§ YOUR INSTRUCTIONS:
Once the line holding "Identify the document" appears, repeat it and each line after it to the end of the data, exactly and with nothing else; pictures stay out.

+---+

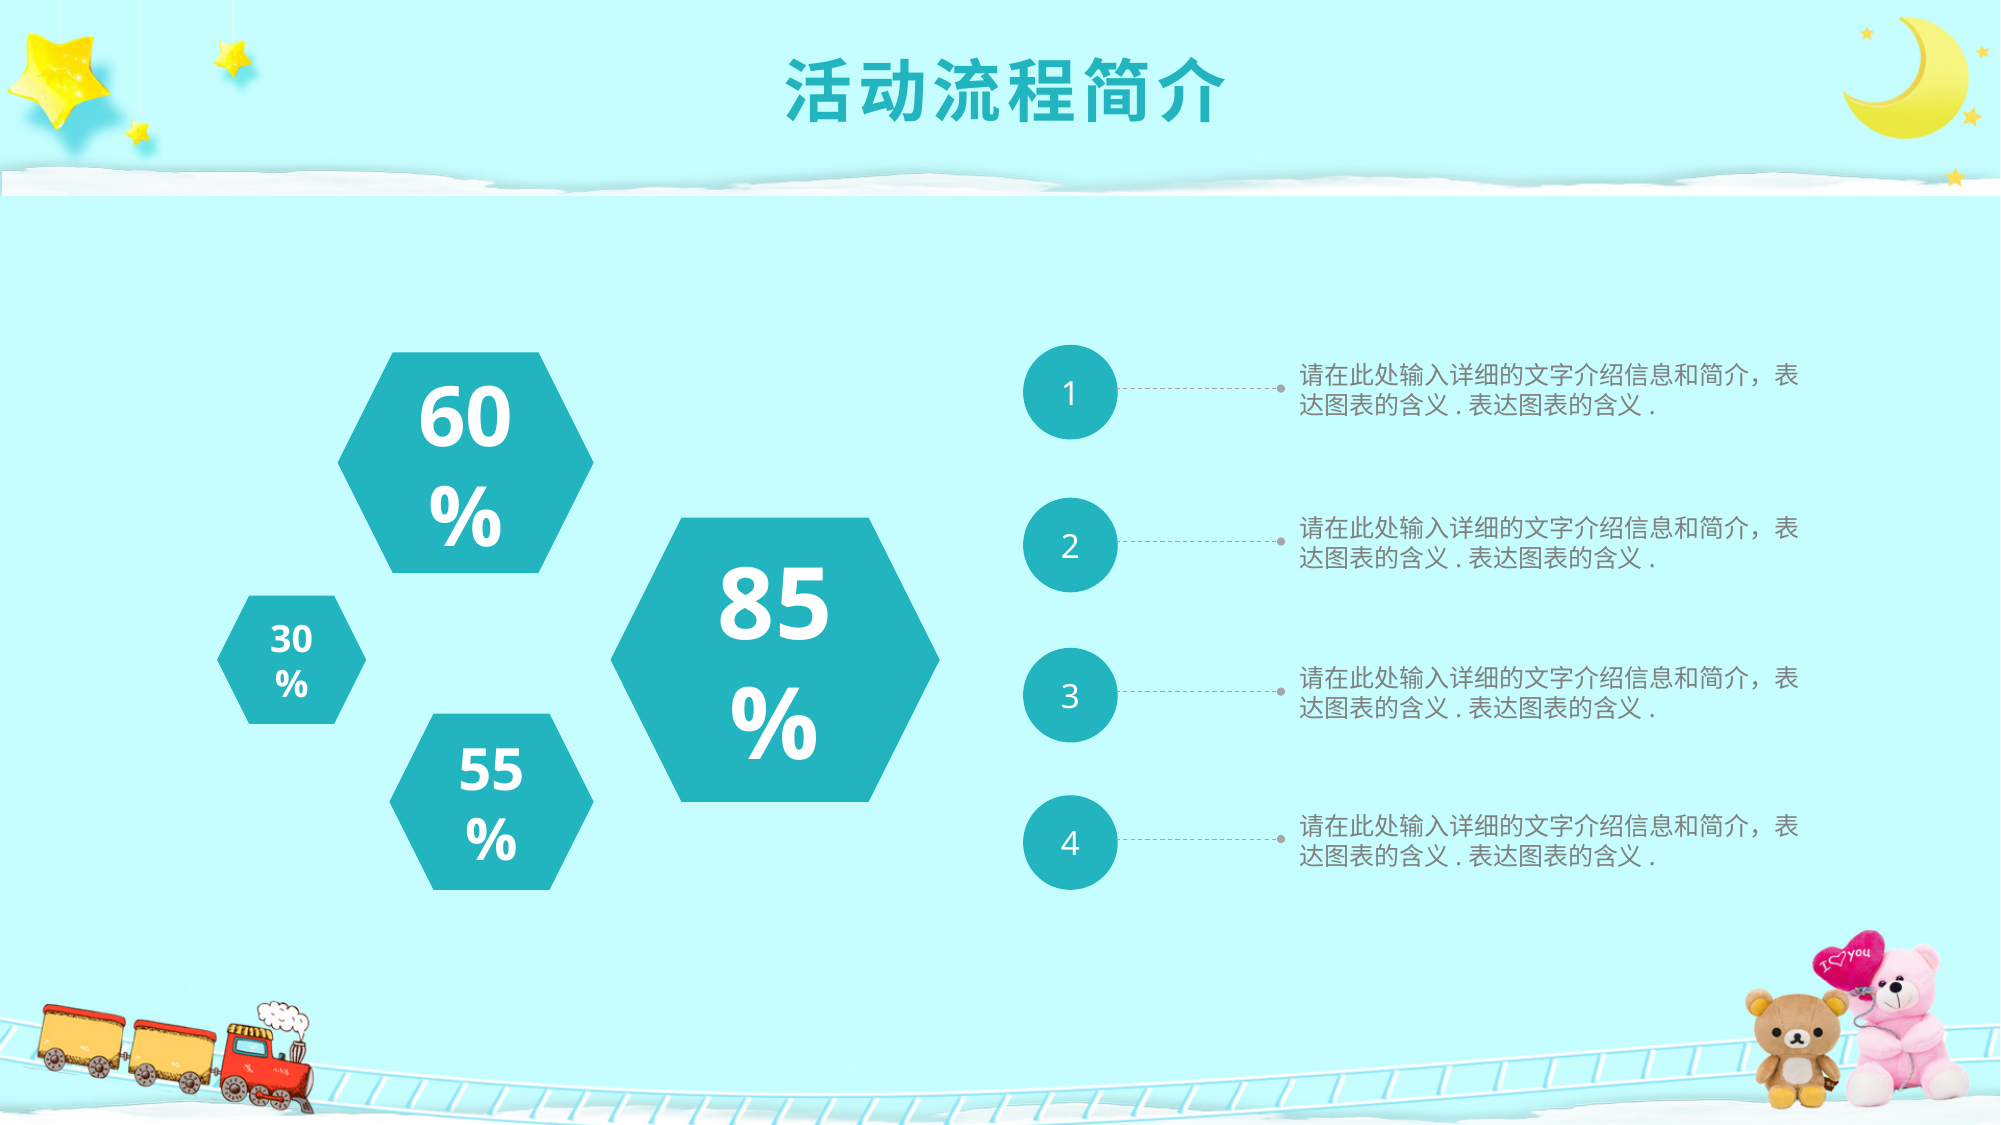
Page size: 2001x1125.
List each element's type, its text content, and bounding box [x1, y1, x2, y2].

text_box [217, 352, 940, 890]
picture [0, 0, 2001, 1125]
text_box 活动流程简介 [759, 47, 1251, 130]
text_box 请在此处输入详细的文字介绍信息和简介，表达图表的含义.表达图表的含义. [1284, 505, 1825, 636]
text_box 请在此处输入详细的文字介绍信息和简介，表达图表的含义.表达图表的含义. [1284, 802, 1825, 934]
text_box 4 [1022, 794, 1119, 891]
text_box 1 [1022, 343, 1119, 441]
text_box 请在此处输入详细的文字介绍信息和简介，表达图表的含义.表达图表的含义. [1284, 655, 1825, 787]
text_box 3 [1022, 646, 1119, 744]
text_box 2 [1022, 496, 1119, 594]
text_box 请在此处输入详细的文字介绍信息和简介，表达图表的含义.表达图表的含义. [1284, 352, 1825, 484]
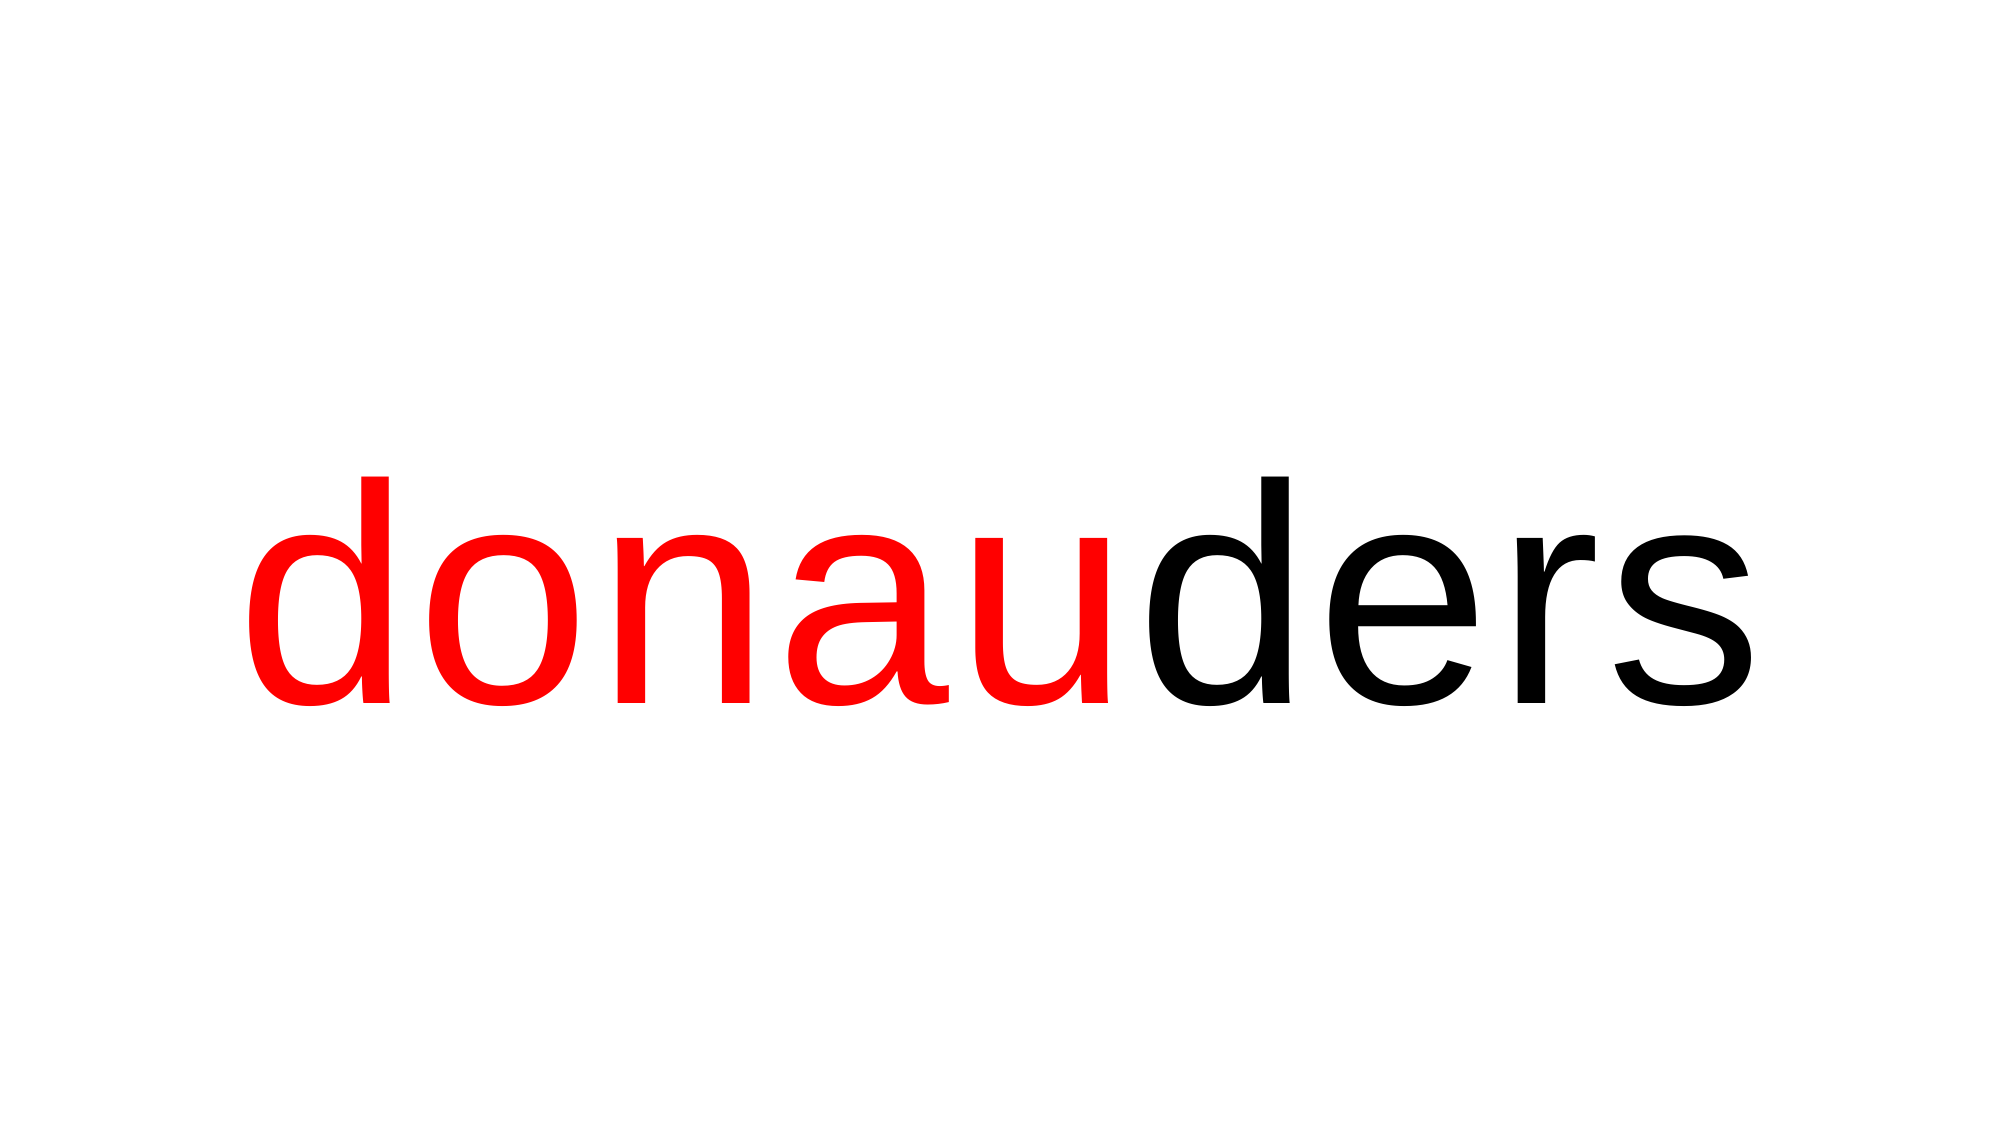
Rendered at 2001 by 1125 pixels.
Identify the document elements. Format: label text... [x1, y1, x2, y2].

title donauders [0, 174, 2000, 779]
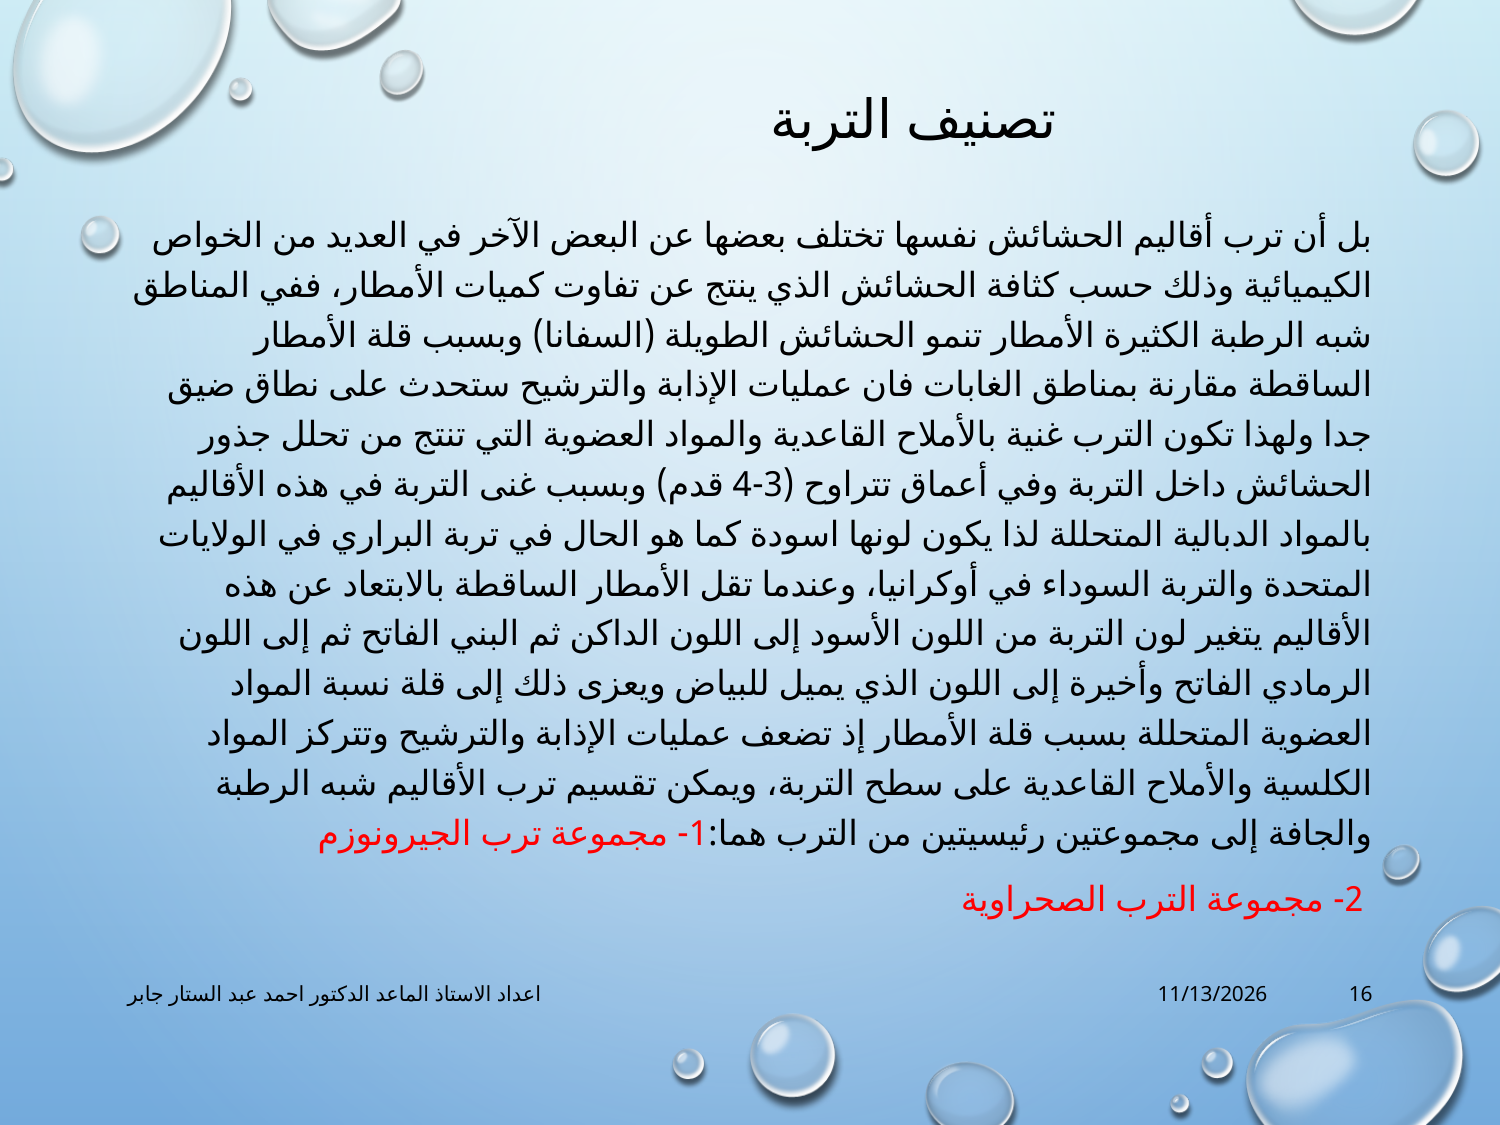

+---+

§ EXERCISE SOLUTION:
Identify the document elements. Format: label text... [x1, y1, x2, y2].

title donauders [0, 174, 2000, 779]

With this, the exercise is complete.